To-do item: Please collect every line in the items below that contains the word "Agosto", and copy each of those lines in full.

Material for this task:
^^^^^^^^

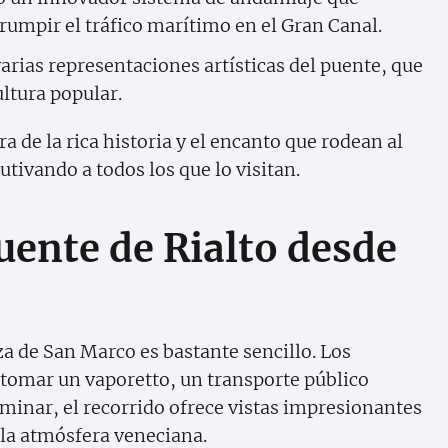
rrumpir el tráfico marítimo en el Gran Canal.
varias representaciones artísticas del puente, que
ultura popular.
 de la rica historia y el encanto que rodean al
utivando a todos los que lo visitan.
uente de Rialto desde
za de San Marco es bastante sencillo. Los
 tomar un vaporetto, un transporte público
aminar, el recorrido ofrece vistas impresionantes
e la atmósfera veneciana.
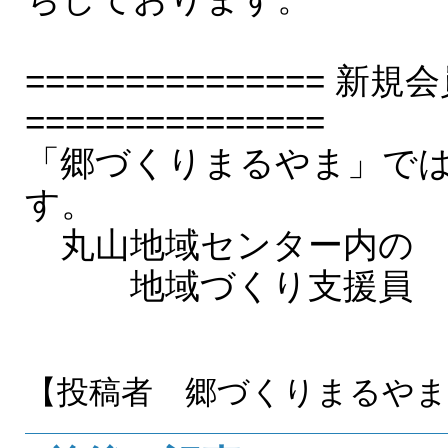
===============
===============
「郷づくりまるやま」で
す。
丸山地域センター内の
地域づくり支援員 電
又は４６－
【投稿者 郷づくりまるや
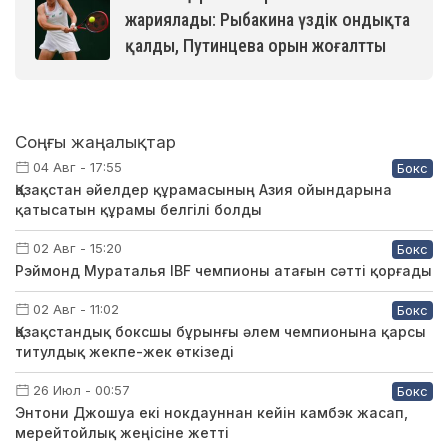
жариялады: Рыбакина үздік ондықта
қалды, Путинцева орын жоғалтты
Соңғы жаңалықтар
04 Авг - 17:55
Бокс
Қазақстан әйелдер құрамасының Азия ойындарына
қатысатын құрамы белгілі болды
02 Авг - 15:20
Бокс
Рэймонд Мураталья IBF чемпионы атағын сәтті қорғады
02 Авг - 11:02
Бокс
Қазақстандық боксшы бұрынғы әлем чемпионына қарсы
титулдық жекпе-жек өткізеді
26 Июл - 00:57
Бокс
Энтони Джошуа екі нокдауннан кейін камбэк жасап,
мерейтойлық жеңісіне жетті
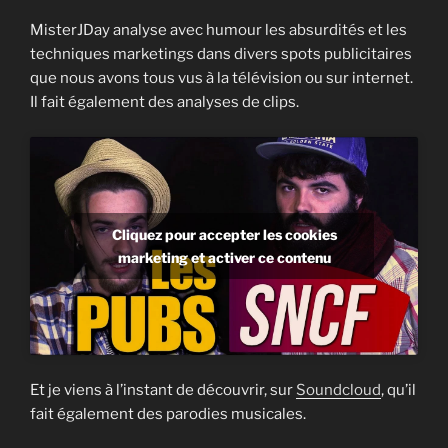
MisterJDay analyse avec humour les absurdités et les
techniques marketings dans divers spots publicitaires
que nous avons tous vus à la télévision ou sur internet.
Il fait également des analyses de clips.
Cliquez pour accepter les cookies
marketing et activer ce contenu
Et je viens à l’instant de découvrir, sur
Soundcloud
, qu’il
fait également des parodies musicales.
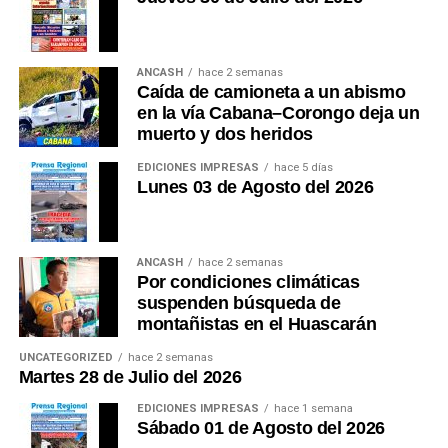
ANCASH
hace 2 semanas
Caída de camioneta a un abismo
en la vía Cabana–Corongo deja un
muerto y dos heridos
EDICIONES IMPRESAS
hace 5 días
Lunes 03 de Agosto del 2026
ANCASH
hace 2 semanas
Por condiciones climáticas
suspenden búsqueda de
montañistas en el Huascarán
UNCATEGORIZED
hace 2 semanas
Martes 28 de Julio del 2026
EDICIONES IMPRESAS
hace 1 semana
Sábado 01 de Agosto del 2026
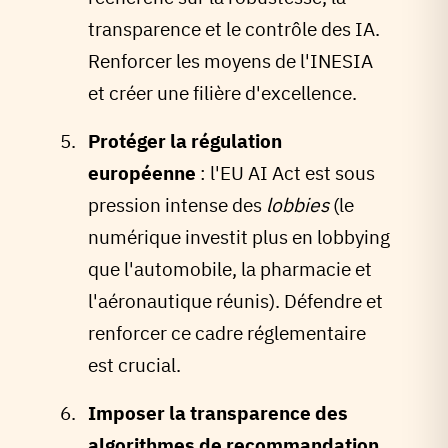
transparence et le contrôle des IA.
Renforcer les moyens de l'INESIA
et créer une filière d'excellence.
Protéger la régulation
européenne
: l'EU AI Act est sous
pression intense des
lobbies
(le
numérique investit plus en lobbying
que l'automobile, la pharmacie et
l'aéronautique réunis). Défendre et
renforcer ce cadre réglementaire
est crucial.
Imposer la transparence des
algorithmes de recommandation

^^^^^^^^

Result below:
Lunes 03 de Agosto del 2026
Sábado 01 de Agosto del 2026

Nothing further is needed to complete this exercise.